The NagiosQL add-on (described in Chapter 5, “Bootstrapping the Nagios Config Files”) provides the hooks necessary to modify the Nagios Core configuration from the XI interface. Every parameter that can be configured in the flat files may be set via the web interface using the customized NagiosQL forms in the “Advanced Configuration” section of the XI interface. Although these forms are well integrated into XI, and retain an XI look and feel, there is a bit of a line in the sand between NagiosQL-driven core configuration, which is referred to as “advanced” in the XI interface, and the configuration parameters that are specific to XI itself.

XI goes beyond presenting a simple web wrapper to the Nagios Core configuration files, providing in addition a litany of semiautomated wizards and autodiscovery tools to ease the burden of initial and ongoing host and service configuration. I talk more about these later, but suffice to say that it is the intention of the XI creators to isolate the majority of XI users from the intricacies of the Nagios core configuration to the extent that they never need to know what a check command is, much less a template.
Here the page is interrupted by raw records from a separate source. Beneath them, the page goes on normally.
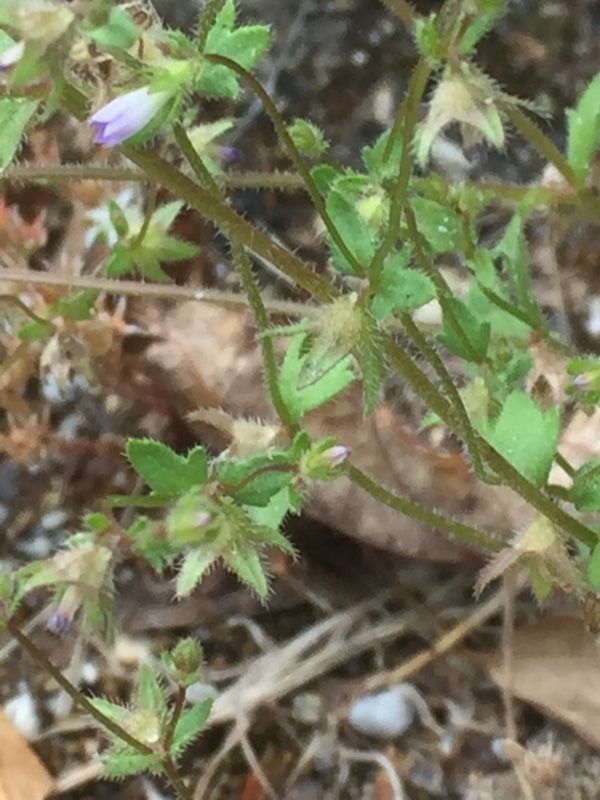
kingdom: Plantae
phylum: Tracheophyta
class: Magnoliopsida
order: Asterales
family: Campanulaceae
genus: Campanula
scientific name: Campanula erinus
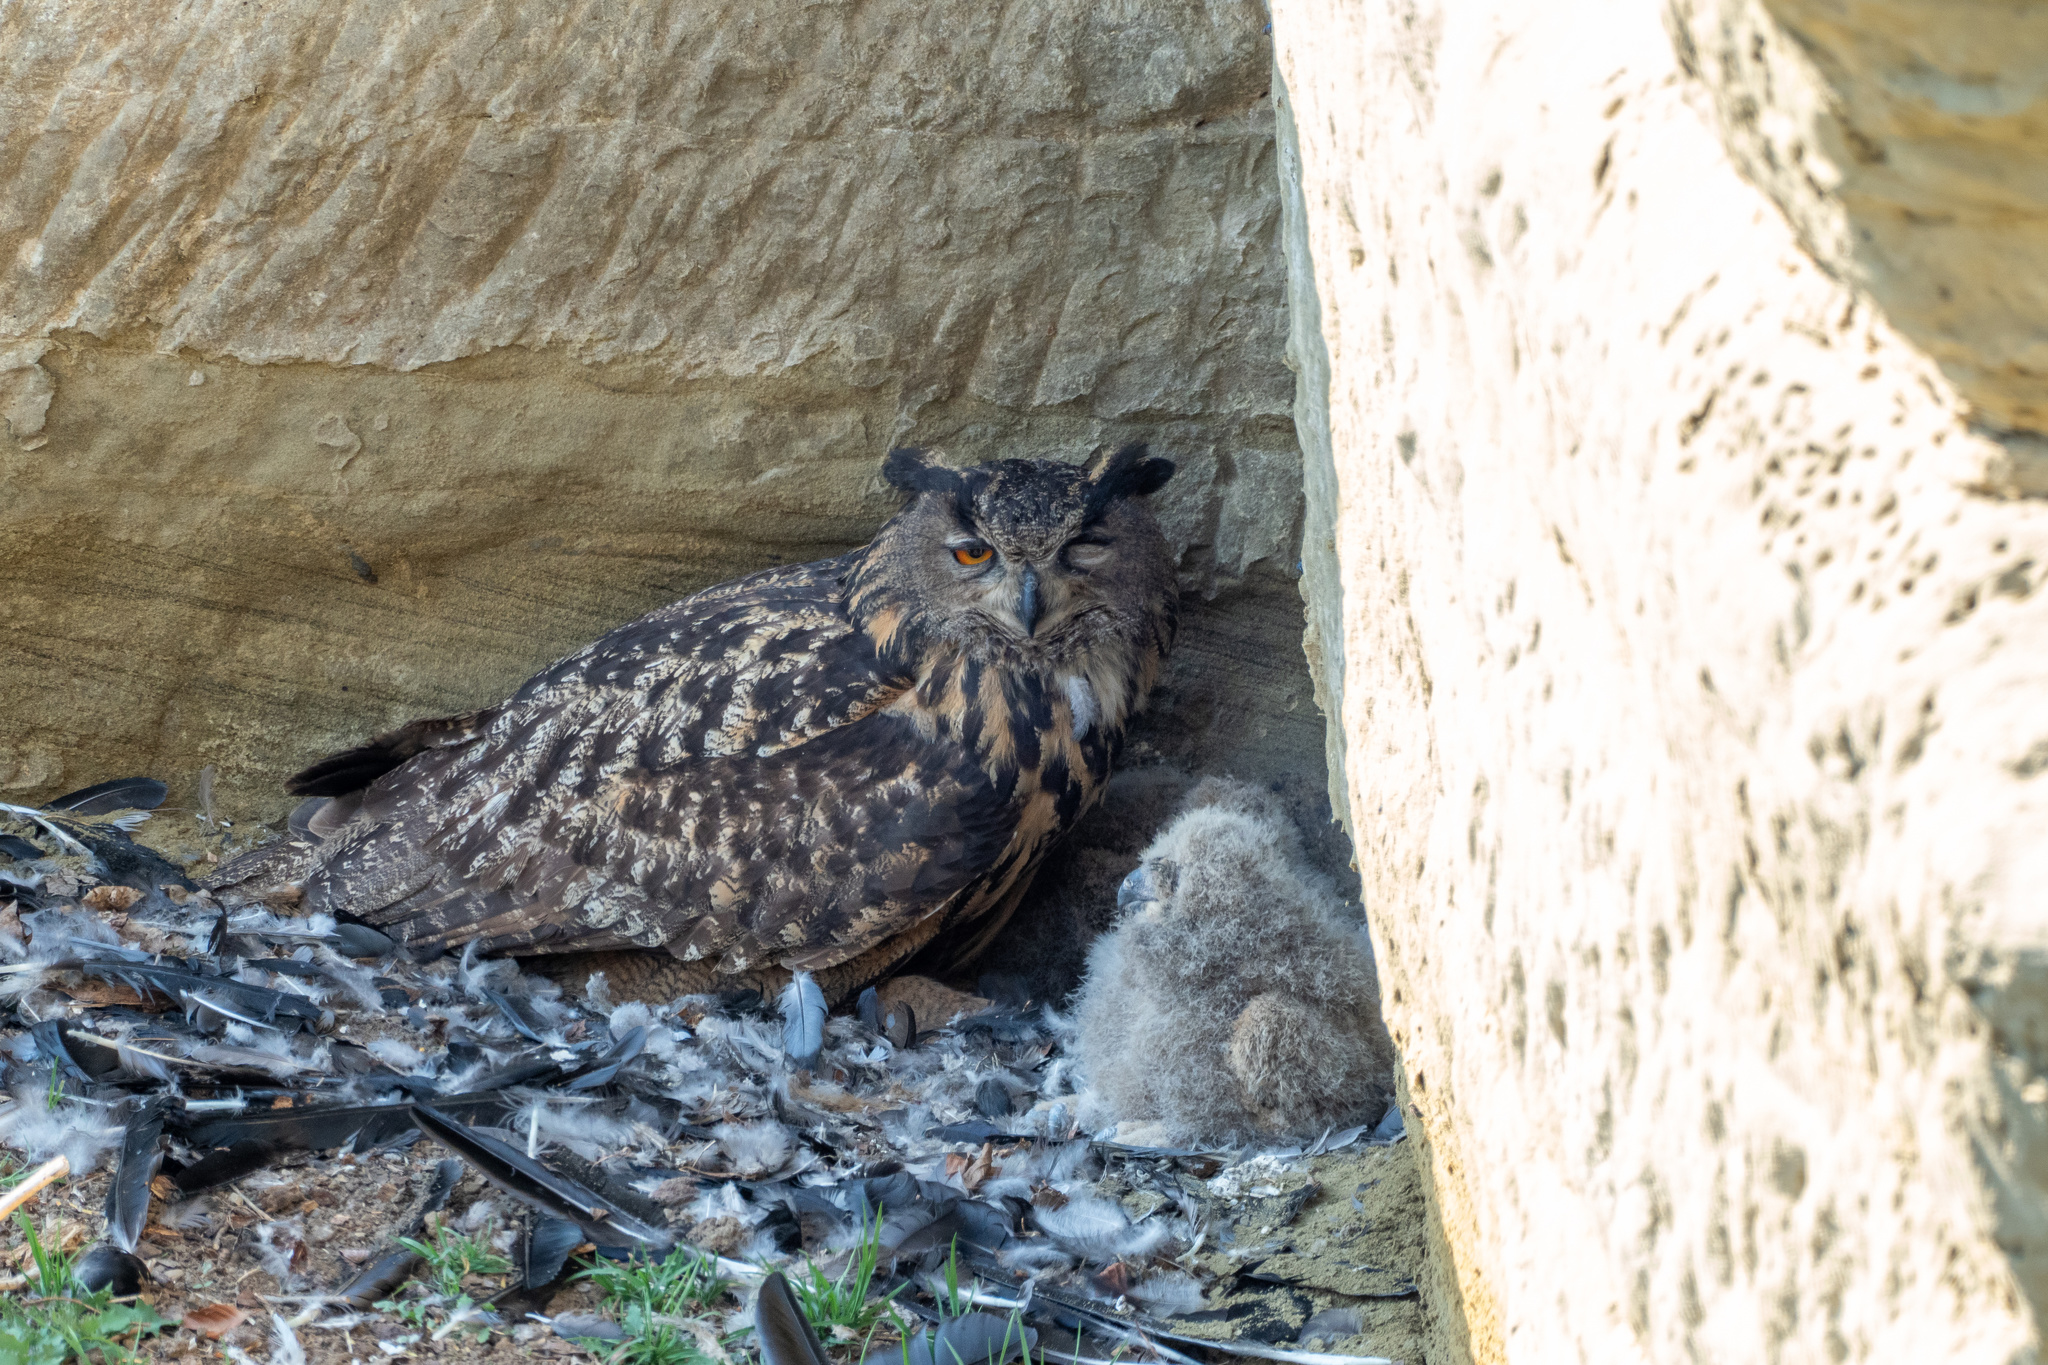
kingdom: Animalia
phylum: Chordata
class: Aves
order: Strigiformes
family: Strigidae
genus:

This makes it possible for monitoring configuration, traditionally an operations task, to be delegated to first-level support types, or in some environments, even to normal users. More clueful administrators who need to customize this or that can still do so, without editing the config files by hand, using the NagiosQL-driven advanced configuration tool.

Configuration created by NagiosQL is automatically written to text configuration files in etc/nagios and is read by the Core daemon from these flat files in the usual fashion. Although it’s technically possible to hand edit these configuration files, you will gain nothing because NagiosQL will eventually overwrite any changes you make. If you have your own configuration-generating automation (like Check_MK), or preexisting configuration that you do not want to import into NagiosQL, or even if you’re a curmudgeon who just prefers to manually edit the configuration, you can still maintain static config files in etc/nagios/static, and your files will still be parsed by the Core daemon while being left alone by NagiosQL. That runs both ways; statically configured hosts and services can’t be modified via the UI unless you manually import them into NagiosQL (at which point they cease to be static).

Finally, Nagios XI maintains its own Postgresql database to store various configuration parameters such as user-settings, custom dashboards, authentication info, and the like. Given the shiny new PHP interface, the simplified configuration options, and the open database back-end, Nagios XI should satisfy the complaints I’m used to hearing from corporate administrators who are in the market for a “grown up” commercial monitoring product; however, there’s a lot more functionality than what I’ve encompassed in the architecture diagram.